Extracted information
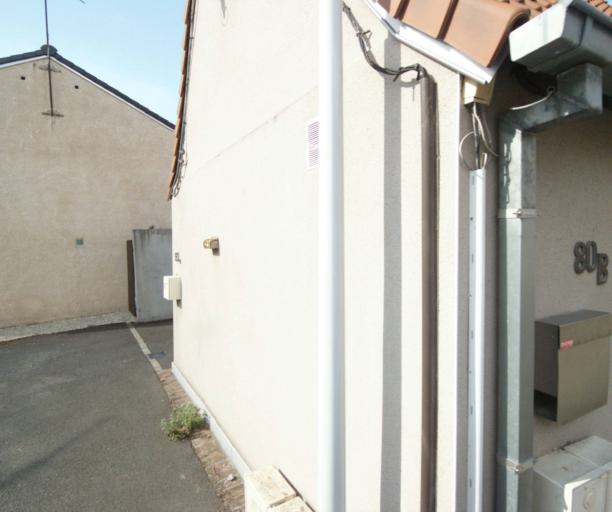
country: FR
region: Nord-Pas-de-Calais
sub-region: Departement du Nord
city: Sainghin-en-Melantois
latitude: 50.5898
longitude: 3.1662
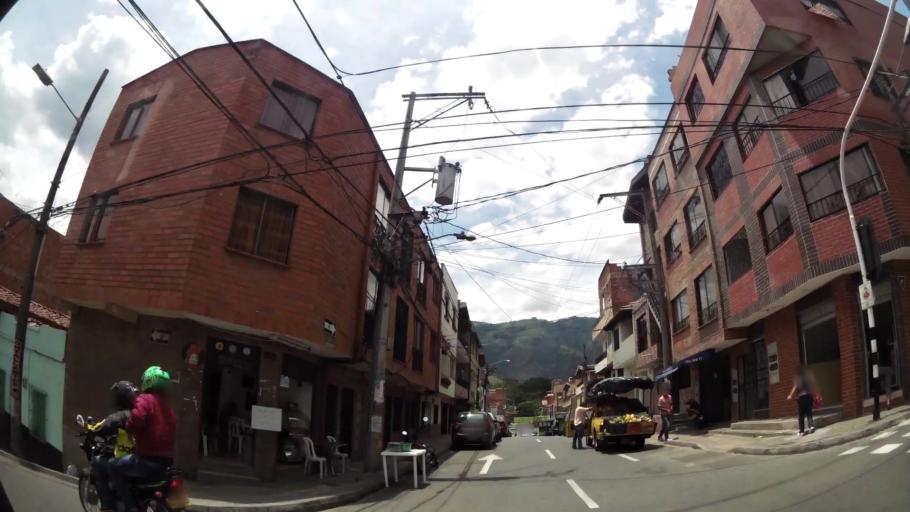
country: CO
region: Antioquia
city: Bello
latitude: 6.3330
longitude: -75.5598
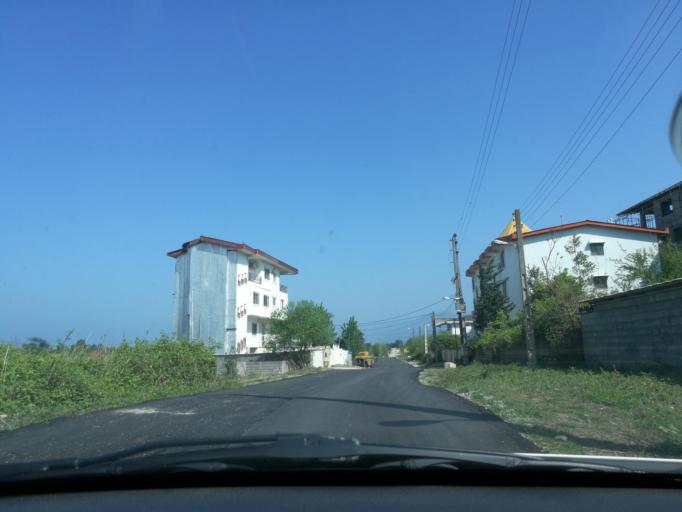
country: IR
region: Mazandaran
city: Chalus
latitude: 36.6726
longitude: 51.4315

---

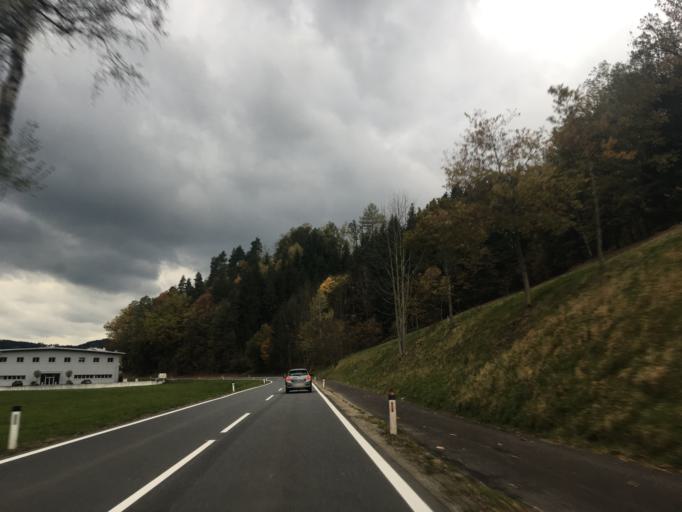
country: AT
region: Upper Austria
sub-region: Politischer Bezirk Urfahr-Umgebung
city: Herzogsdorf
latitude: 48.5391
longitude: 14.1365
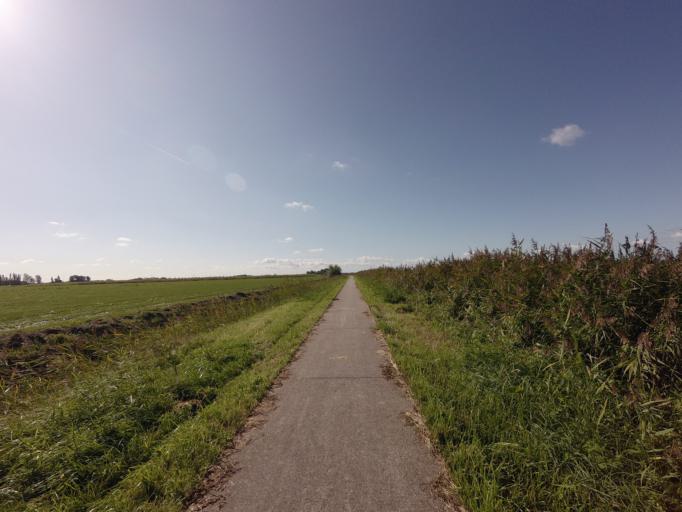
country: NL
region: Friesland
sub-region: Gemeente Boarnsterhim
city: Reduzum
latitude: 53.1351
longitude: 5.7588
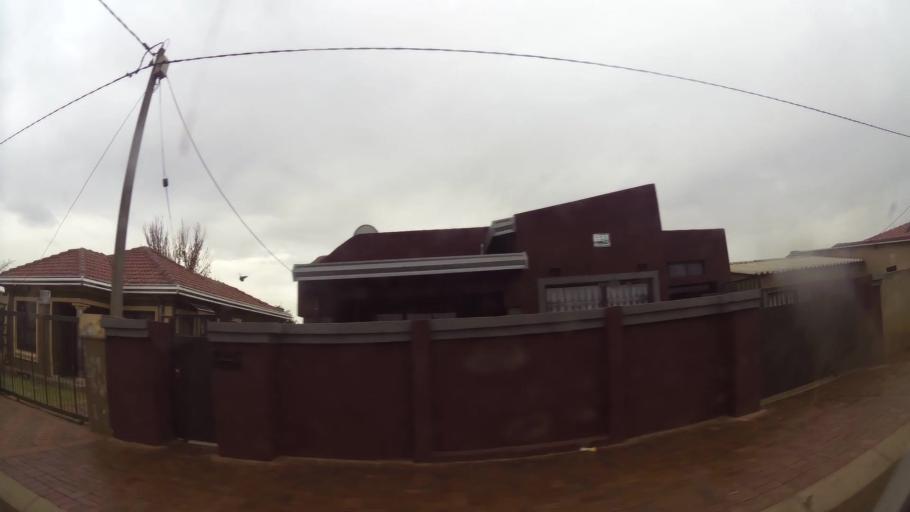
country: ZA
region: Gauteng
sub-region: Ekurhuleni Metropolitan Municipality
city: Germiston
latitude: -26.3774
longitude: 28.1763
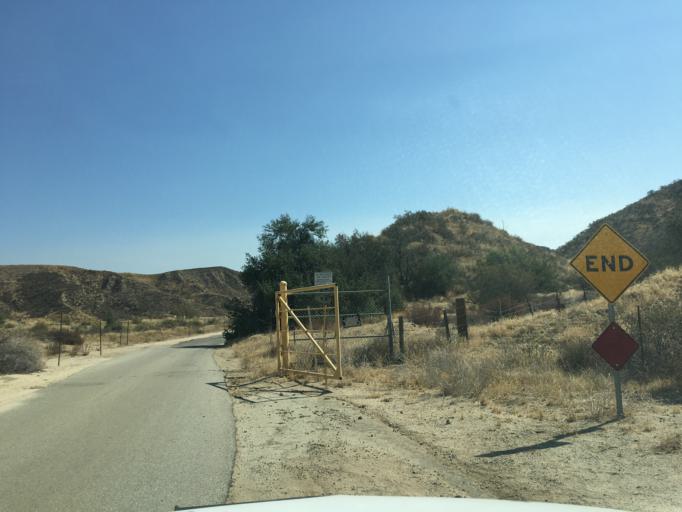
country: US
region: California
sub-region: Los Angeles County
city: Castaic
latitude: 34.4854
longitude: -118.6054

==

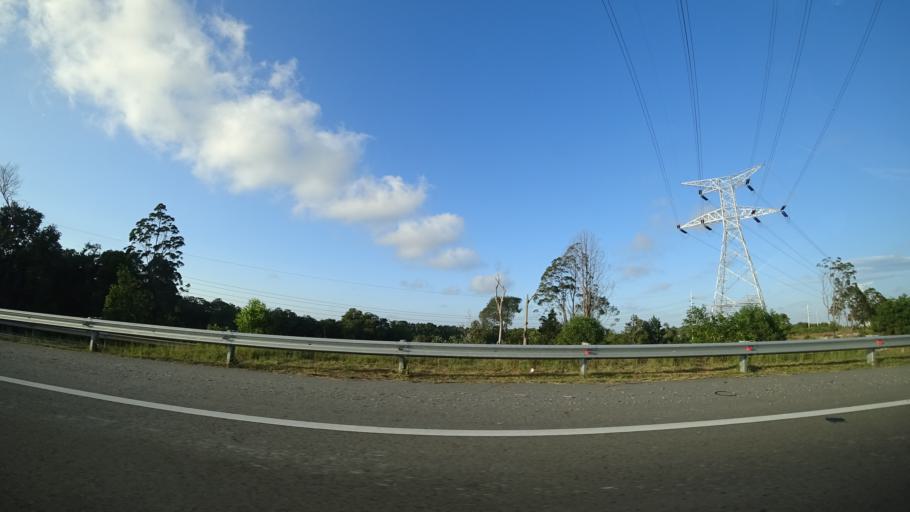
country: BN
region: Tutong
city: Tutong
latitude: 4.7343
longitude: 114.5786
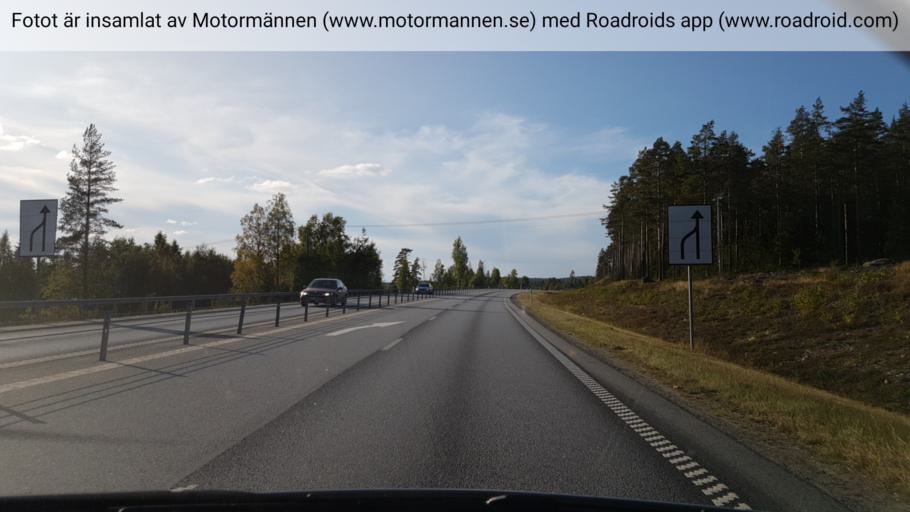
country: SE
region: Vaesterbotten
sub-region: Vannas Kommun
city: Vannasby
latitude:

Stated exercise
Pick out every line in the rows above that contains the word "latitude", and copy each of those lines. Case matters when matching.

The completed task
latitude: 50.5898
latitude: 6.3330
latitude: 36.6726
latitude: 48.5391
latitude: 53.1351
latitude: -26.3774
latitude: 34.4854
latitude: 4.7343
latitude:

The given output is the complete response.